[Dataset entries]
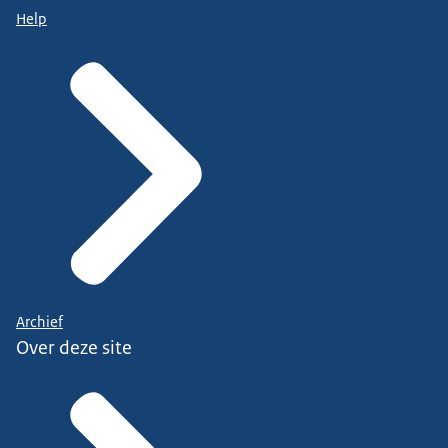
Help
Archief
Over deze site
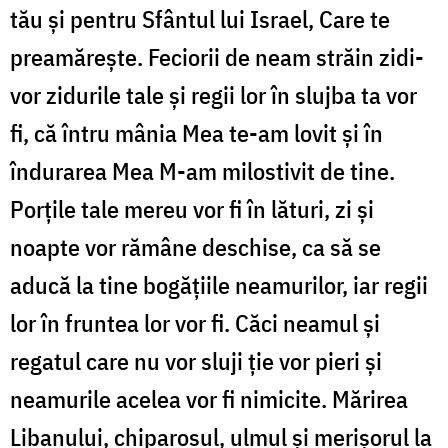
tău și pentru Sfântul lui Israel, Care te
preamărește. Feciorii de neam străin zidi-
vor zidurile tale și regii lor în slujba ta vor
fi, că întru mânia Mea te-am lovit și în
îndurarea Mea M-am milostivit de tine.
Porțile tale mereu vor fi în lături, zi și
noapte vor rămâne deschise, ca să se
aducă la tine bogățiile neamurilor, iar regii
lor în fruntea lor vor fi. Căci neamul și
regatul care nu vor sluji ție vor pieri și
neamurile acelea vor fi nimicite. Mărirea
Libanului, chiparosul, ulmul și merișorul la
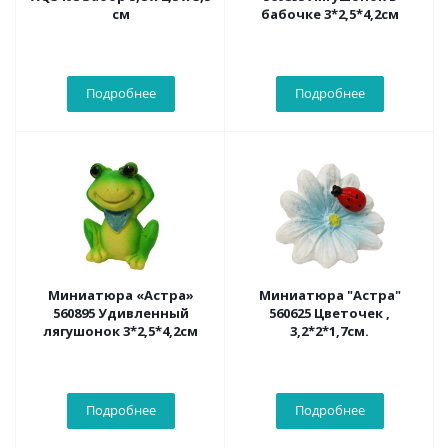
см
бабочке 3*2,5*4,2см
Подробнее
Подробнее
Миниатюра «Астра»
Миниатюра "Астра"
560895 Удивленный
560625 Цветочек ,
лягушонок 3*2,5*4,2см
3,2*2*1,7см.
Подробнее
Подробнее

* What you have to do
Produce the number of lines in the data containing the string "tale", with nothing added.

* Result for this exercise
2